Bir süre sonra diner ama birçok dal kırılmıştır bir kere.
Böyle bir şeydir
Düşünmeden, hesap etmeden hareket etmek
Üzeriz, üzülürüz
Derin yaralar açarız
Öfke, insan sıcaklığının en keskin ve yıkıcı duygularından biridir.
Öfke, aynı zamanda insanın kontrolünde zorlandığı güçlü duygulardan biridir de.
Kontrol edildiğinde sert bir rüzgâr gibi esip geçer ama ardından büyük hasarlar bırakır.

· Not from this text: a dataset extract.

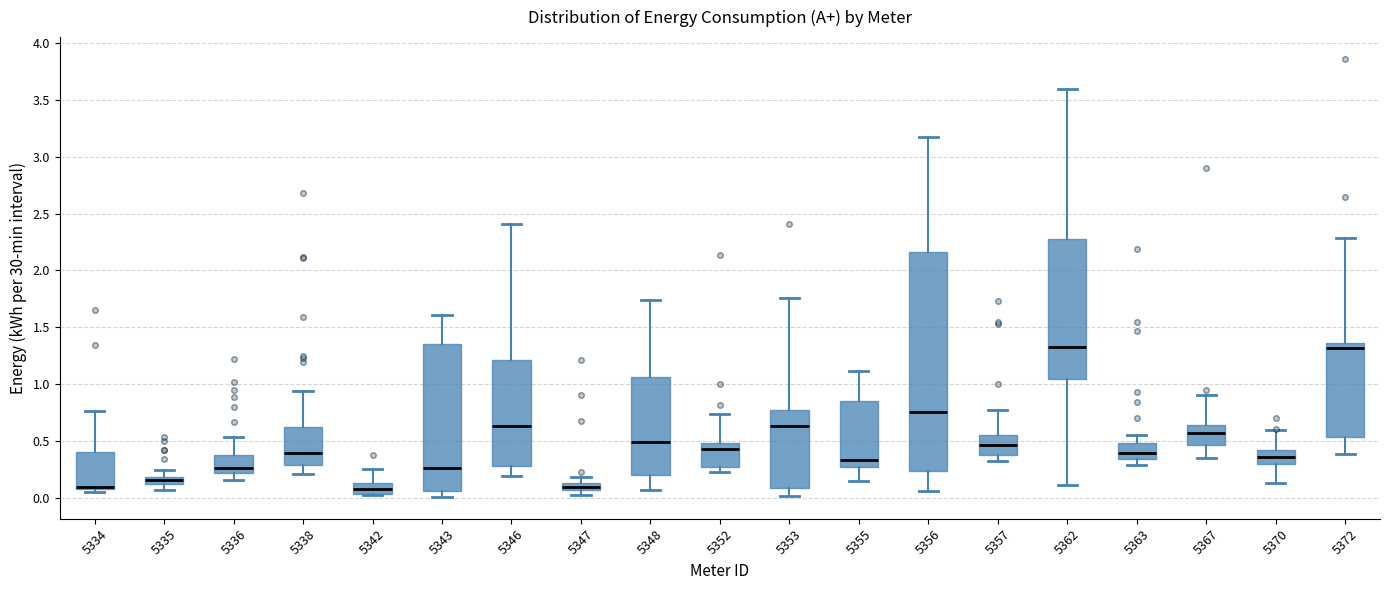

Which box is the tallest, from its lower edge to its upper edge?

5356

Çoğumuzda zaman zaman esen ani ve sert bir rüzgâr gibi gelir öfke,
Ortalığı kasıp kavurur ve ardından diner ama dal kırılmıştır bir kere.
Zaman zaman hepimiz öfkeleniriz, kızarırız, tepki veririz.
Ancak önemli olan, bu duygunun bizi nasıl yönlendirdiği ve nelere mal olduğudur.
Yani rüzgâr nasıl dalları kırıp ardında iz bırakıyorsa, öfke de ilişkilerde, dostluklarda ve insanın kendi ruhunda bu şekilde derin yaralar açar.
Yara iyileşir ama izi kalıyor işte
Öfkelendiğimiz anlarda söylediklerimiz ve yaptıklarımız çoğu zaman geri dönülmeyen yola yol açar.
Öfkelendiğimizde ağzımızdan çıkan sözlerden veya yaptığımız hareketlerden anlık bir tepki olarak görürüz ama dal kırılmıştır bir kere.
Oysaki öfke anında sarf edilen sert bir söz, yıllar süren dostlukları sona ermesine, aile bağlarının zedelenmesine yol açar.
Anlık sinirle verilen kararlar, kırılma duyulsa bile geri alınamaz.
Çünkü kırılan bir dal, tekrar yerine konsa da eski sağlamlığına kavuşamıyor maalesef.
İzi hep kalır.
Birçok insan, öfkesinin dinmesinin ardından pişmanlık duyabilir belki ama kırılan dalların tekrar eski haline gelmesi için çok büyük uğraşlar sarf edilip düzeltilmeye çalışılsa da o dal kırılmıştır bir kere.
Bu nedenle öfkeyle hareket etmeden önce bir sonrasını düşünmek gerekir.
Neden bu kadar kızgın oluyoruz veya öfkeleniyoruz?
Gerçekten bu kadar tepkiye değer mi?
Söyleyeceğimiz sözler, ağzımızdan çıkan lafları önce kendi süzgecimizden geçirip öyle dışa yansıtırsak ne o dal kırılır ne de izi kalır.
Eğer bir an durup derin bir nefes alınabilirsek, belki de fırtına dinmeden önlemini almış olacağız.
Unutmamalıyız ki, öfkeler gelip geçicidir ama kırılan dallar çoğu zaman bir daha uzamıyor bile.
Öfkenin ardından gelen pişmanlık bu talihsizliğin geçmişini değiştirilemez.
O nedenle öfkeye kapılmadan önce bir an durup düşünmek gerekir.
Öfkenin nedeni gerçekten bu kadar büyük mü, yoksa sadece anlık bir öfke patlaması mı?
Eğer o anda bir nefes alabilirsek, belki de fırtına başlamadan önlemimizi almış olacağız.
Çünkü bazen birkaç saniyelik bir bekleyiş, hayat boyu sürecek bir pişmanlığı da önleyecektir. Öfkenin ortaya çıkması geçicidir, ancak kırılan dalların her zaman eski haline dönemeyeceğinin de düşünülmesi gerekir.
İşte bu yüzden, öfkemize yenik düşmeden, kırılacak dalları önceden görerek hareket edersek değer verdiğiniz, değer gördüğünüz insanları da incitmemiş oluruz.
Çünkü bir dal kırıldığında, onu ne kadar onarmaya çalışsak da hiçbir zaman eski haline dönmüyor.
Dal, kırılmıştır bir kere
Hani yara iyileşir ama izi kalır ya
İşte o misal
Bu yüzden her zaman sakin kalıp öfke rüzgârına kapılıp yerine gelmeyecek o dalı kırmayalım.